In the described embodiment the receive circuitry comprises decoding means for decoding an event sequence of said serial bits, said event sequence including said channel identification bits. The event sequence can comprise an event header constituting a data packet. The transmit circuitry can include an event generator which generates an event sequence of bits to identify the communication channel on which data is being transmitted. An event can be generated when the instant communication channel is switched to an alternative communication channel.
Each processing core preferably includes at least one autonomously operating processor. In addition, it can also include on-chip memory and a bus system for communicating with said on-chip memory and also possibly with off-chip memory. In addition, each processing core can include a message converter which formulates messages to be transmitted off-chip via the data adaptor and decodes messages which are received on-chip via the data adaptor.
In order to implement diagnostics, each processing core can comprise a set of registers holding information for diagnostic purposes, said registers being accessible from off-chip via the data adapter and the communication channel associated with that processing core. This allows simultaneous independent debugging of on-chip independent processing cores to be accomplished.
The integrated circuit can comprise a test access port controller connected to effect communication of serial data across the chip boundary via said input and output pins, the test access port controller being connectable to on-clip test logic in a first mode of operation and connectable to the data adaptor in a second mode of operation.
The invention also provides a number of different computer systems incorporating an integrated circuit as above defined.
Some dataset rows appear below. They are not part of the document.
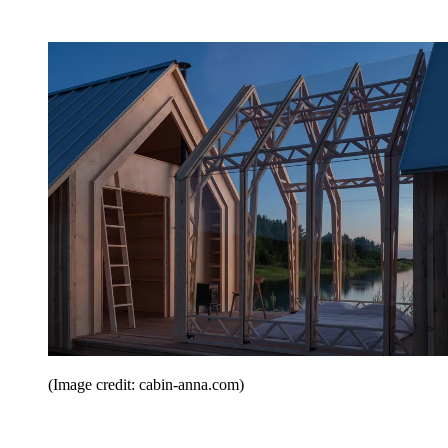
(Image credit: cabin-anna.com)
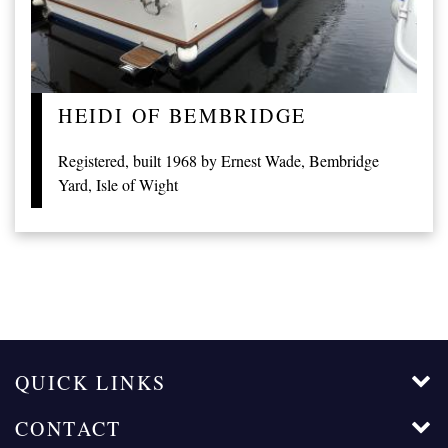
HEIDI OF BEMBRIDGE
Registered, built 1968 by Ernest Wade, Bembridge
Yard, Isle of Wight
QUICK LINKS
CONTACT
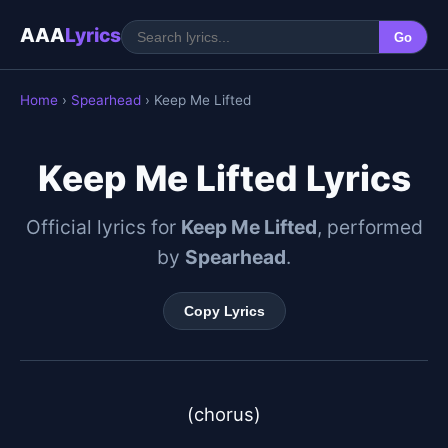
AAA
Lyrics
Go
Home
›
Spearhead
› Keep Me Lifted
Keep Me Lifted Lyrics
Official lyrics for
Keep Me Lifted
, performed
by
Spearhead
.
Copy Lyrics
(chorus)
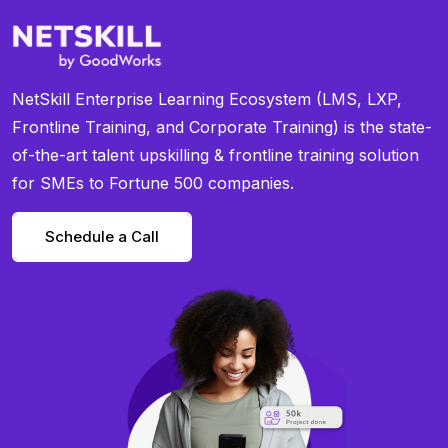
NetSkill Enterprise Learning Ecosystem (LMS, LXP,
Frontline Training, and Corporate Training) is the state-
of-the-art talent upskilling & frontline training solution
for SMEs to Fortune 500 companies.
Schedule a Call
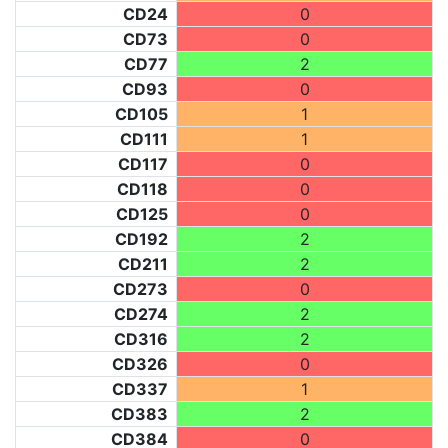
CD24
0
CD73
0
CD77
2
CD93
0
CD105
1
CD111
1
CD117
0
CD118
0
CD125
0
CD192
2
CD211
2
CD273
0
CD274
2
CD316
2
CD326
0
CD337
1
CD383
2
CD384
0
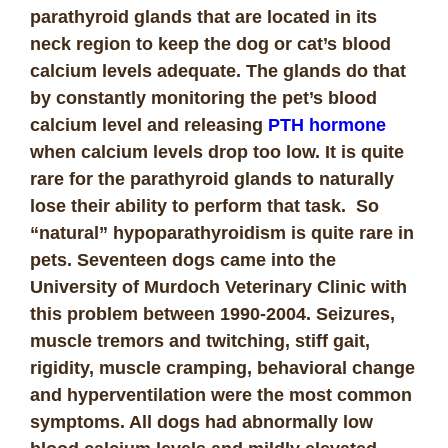
parathyroid glands that are located in its
neck region to keep the dog or cat’s blood
calcium levels adequate. The glands do that
by constantly monitoring the pet’s blood
calcium level and releasing
PTH hormone
when calcium levels drop too low. It is quite
rare for the parathyroid glands to naturally
lose their ability to perform that task. So
“natural” hypoparathyroidism is quite rare in
pets. Seventeen dogs came into the
University of Murdoch Veterinary Clinic with
this problem between 1990-2004. Seizures,
muscle tremors and twitching, stiff gait,
rigidity, muscle cramping, behavioral change
and hyperventilation were the most common
symptoms. All dogs had abnormally low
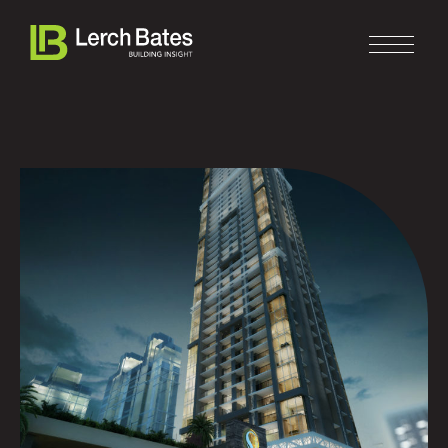
Home
About
Services
Clients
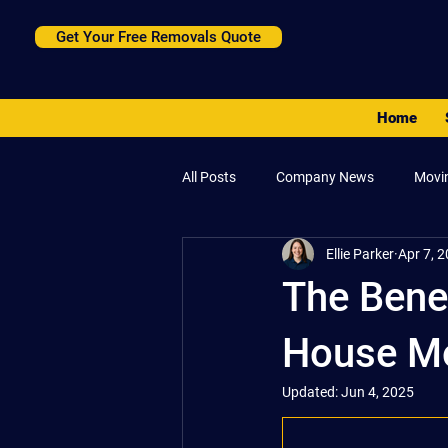
Get Your Free Removals Quote
Home
All Posts
Company News
Movi
Ellie Parker
Apr 7, 
The Benef
House Mo
Updated:
Jun 4, 2025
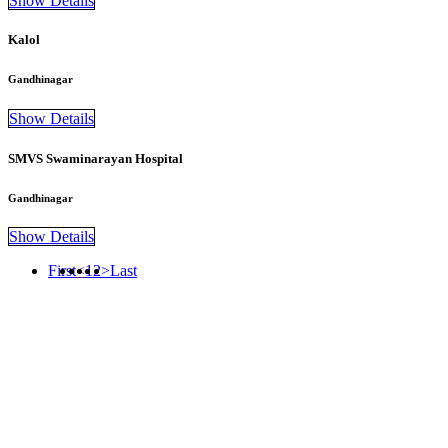
Show Details
Kalol
Gandhinagar
Show Details
SMVS Swaminarayan Hospital
Gandhinagar
Show Details
First
<
1
2
>
Last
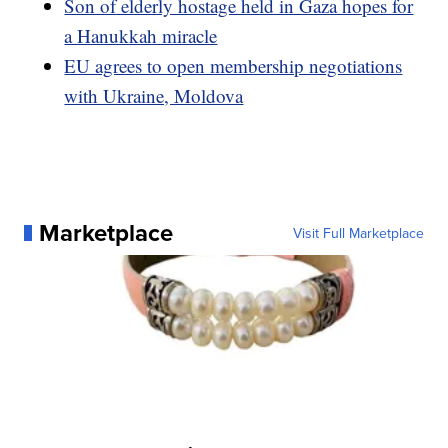
Son of elderly hostage held in Gaza hopes for
a Hanukkah miracle
EU agrees to open membership negotiations
with Ukraine, Moldova
Marketplace
Visit Full Marketplace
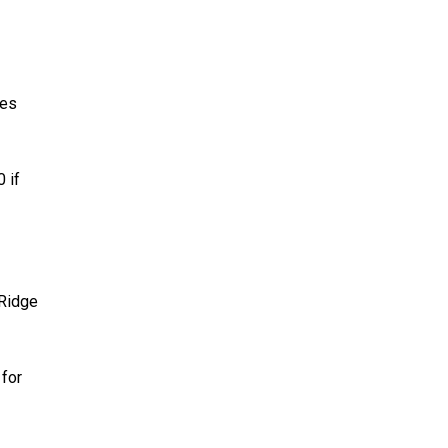
les
 if
 Ridge
 for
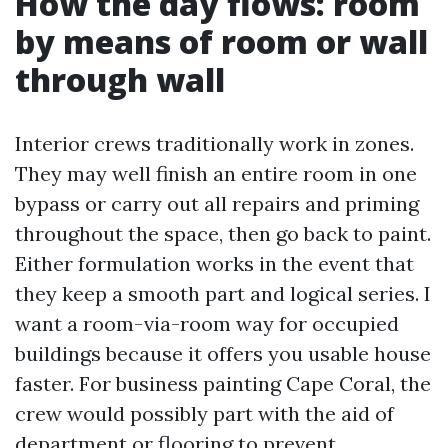
How the day flows: room
by means of room or wall
through wall
Interior crews traditionally work in zones.
They may well finish an entire room in one
bypass or carry out all repairs and priming
throughout the space, then go back to paint.
Either formulation works in the event that
they keep a smooth part and logical series. I
want a room-via-room way for occupied
buildings because it offers you usable house
faster. For business painting Cape Coral, the
crew would possibly part with the aid of
department or flooring to prevent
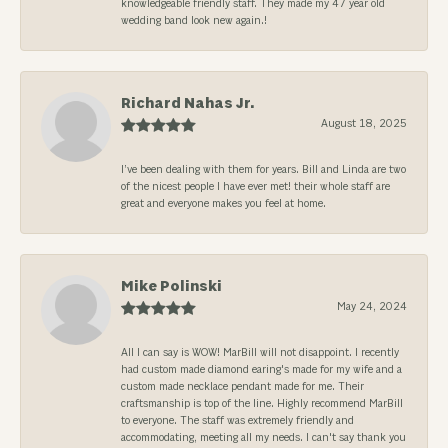
knowledgeable friendly staff. They made my 47 year old
wedding band look new again.!
Richard Nahas Jr.
August 18, 2025
I’ve been dealing with them for years. Bill and Linda are two
of the nicest people I have ever met! their whole staff are
great and everyone makes you feel at home.
Mike Polinski
May 24, 2024
All I can say is WOW! MarBill will not disappoint. I recently
had custom made diamond earing's made for my wife and a
custom made necklace pendant made for me. Their
craftsmanship is top of the line. Highly recommend MarBill
to everyone. The staff was extremely friendly and
accommodating, meeting all my needs. I can't say thank you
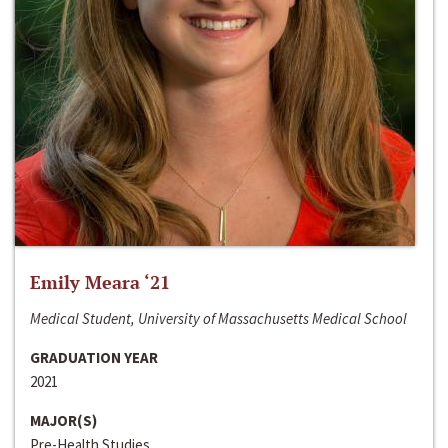
Emily Meara ‘21
Medical Student, University of Massachusetts Medical School
GRADUATION YEAR
2021
MAJOR(S)
Pre-Health Studies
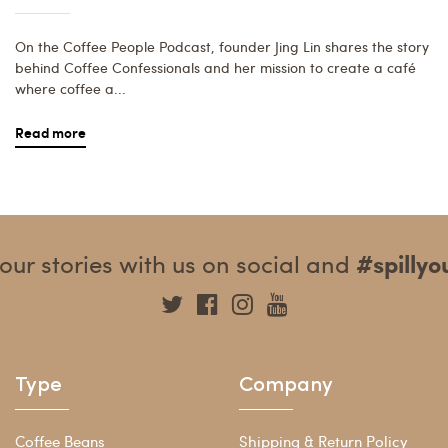
On the Coffee People Podcast, founder Jing Lin shares the story
behind Coffee Confessionals and her mission to create a café
where coffee a...
Read more
our stories with us on social and
#spilly
Type
Company
Coffee Beans
Shipping & Return Policy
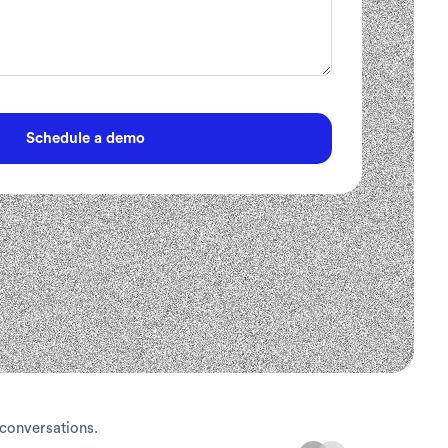
 conversations.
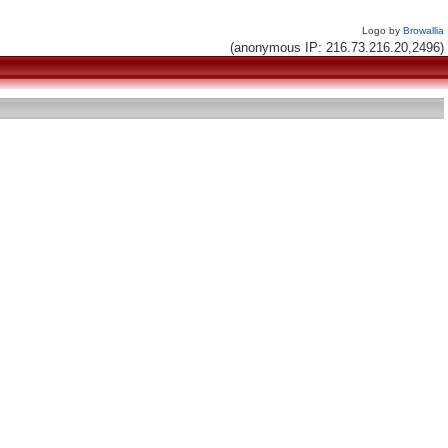
Logo by
Browallia
(anonymous IP: 216.73.216.20,2496)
In one of those systems, two independently operating off-chip processors are connected to the chip by an off-chip host communications adaptor for independently debugging two on-chip processing cores.
In another system, an off-chip host processor has two independently running debugging applications which can communicate independently via an off-chip adaptor with two on-chip independent processing cores.
In another system, an off-chip host processor executes a debugging application with independently operable interface modules which can communicate independently with on-chip processing cores via an off-chip host adaptor.
The invention also provides a method of effecting communication of messages from one of a plurality of independent processing cores on an integrated circuit to an off-chip host processor, wherein:
a) said one independent processing core formulates a message including a message identifier denoting the nature of the message and a channel identifier denoting the communication channel by which the independent processing core seeks to communicate the message;
b) the message is communicated via the identified communication channel to a data adaptor which adapts the message into a format suitable for communication off-chip;
c) when an alternative independent processing core seeks to communicate a message, a new communication channel is identified for the alternative independent processing core and an event message is generated for transmission off-chip identifying the alternative communication channel.